Write the lines below out exactly, dropping each picture.

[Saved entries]
======
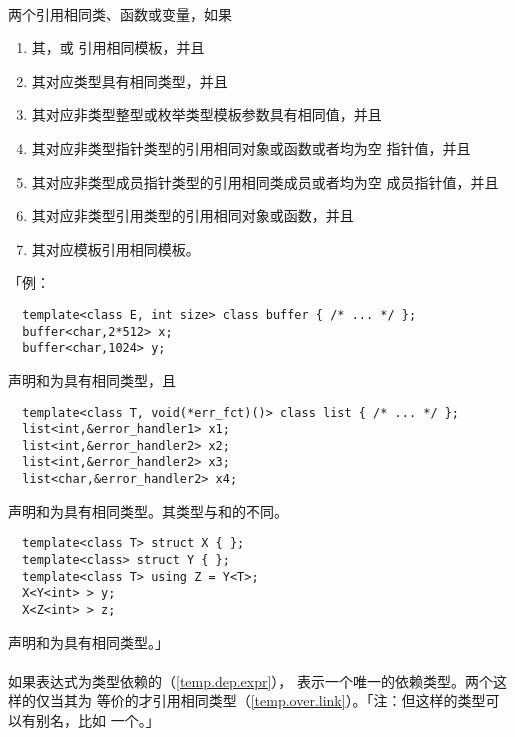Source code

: \paragraph{}
两个引用相同类、函数或变量，如果
\begin{enumerate}
  \item{其，或
    引用相同模板，并且}
  \item{其对应类型具有相同类型，并且}
  \item{其对应非类型整型或枚举类型模板参数具有相同值，并且}
  \item{其对应非类型指针类型的引用相同对象或函数或者均为空
    指针值，并且}
  \item{其对应非类型成员指针类型的引用相同类成员或者均为空
    成员指针值，并且}
  \item{其对应非类型引用类型的引用相同对象或函数，并且}
  \item{其对应模板引用相同模板。}
\end{enumerate}
「例：
\begin{lstlisting}
  template<class E, int size> class buffer { /* ... */ };
  buffer<char,2*512> x;
  buffer<char,1024> y;
\end{lstlisting}
声明和为具有相同类型，且
\begin{lstlisting}
  template<class T, void(*err_fct)()> class list { /* ... */ };
  list<int,&error_handler1> x1;
  list<int,&error_handler2> x2;
  list<int,&error_handler2> x3;
  list<char,&error_handler2> x4;
\end{lstlisting}
声明和为具有相同类型。其类型与和的不同。
\begin{lstlisting}
  template<class T> struct X { };
  template<class> struct Y { };
  template<class T> using Z = Y<T>;
  X<Y<int> > y;
  X<Z<int> > z;
\end{lstlisting}
声明和为具有相同类型。」

\paragraph{}
如果表达式为类型依赖的（\ref{temp.dep.expr}），\tm{)}
表示一个唯一的依赖类型。两个这样的仅当其为
等价的才引用相同类型（\ref{temp.over.link}）。「注：但这样的类型可以有别名，比如
一个。」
======
→ ANSWER TO THIS TASK:
Source code

: \paragraph{}
两个引用相同类、函数或变量，如果
\begin{enumerate}
  \item{其，或
    引用相同模板，并且}
  \item{其对应类型具有相同类型，并且}
  \item{其对应非类型整型或枚举类型模板参数具有相同值，并且}
  \item{其对应非类型指针类型的引用相同对象或函数或者均为空
    指针值，并且}
  \item{其对应非类型成员指针类型的引用相同类成员或者均为空
    成员指针值，并且}
  \item{其对应非类型引用类型的引用相同对象或函数，并且}
  \item{其对应模板引用相同模板。}
\end{enumerate}
「例：
\begin{lstlisting}
  template<class E, int size> class buffer { /* ... */ };
  buffer<char,2*512> x;
  buffer<char,1024> y;
\end{lstlisting}
声明和为具有相同类型，且
\begin{lstlisting}
  template<class T, void(*err_fct)()> class list { /* ... */ };
  list<int,&error_handler1> x1;
  list<int,&error_handler2> x2;
  list<int,&error_handler2> x3;
  list<char,&error_handler2> x4;
\end{lstlisting}
声明和为具有相同类型。其类型与和的不同。
\begin{lstlisting}
  template<class T> struct X { };
  template<class> struct Y { };
  template<class T> using Z = Y<T>;
  X<Y<int> > y;
  X<Z<int> > z;
\end{lstlisting}
声明和为具有相同类型。」

\paragraph{}
如果表达式为类型依赖的（\ref{temp.dep.expr}），\tm{)}
表示一个唯一的依赖类型。两个这样的仅当其为
等价的才引用相同类型（\ref{temp.over.link}）。「注：但这样的类型可以有别名，比如
一个。」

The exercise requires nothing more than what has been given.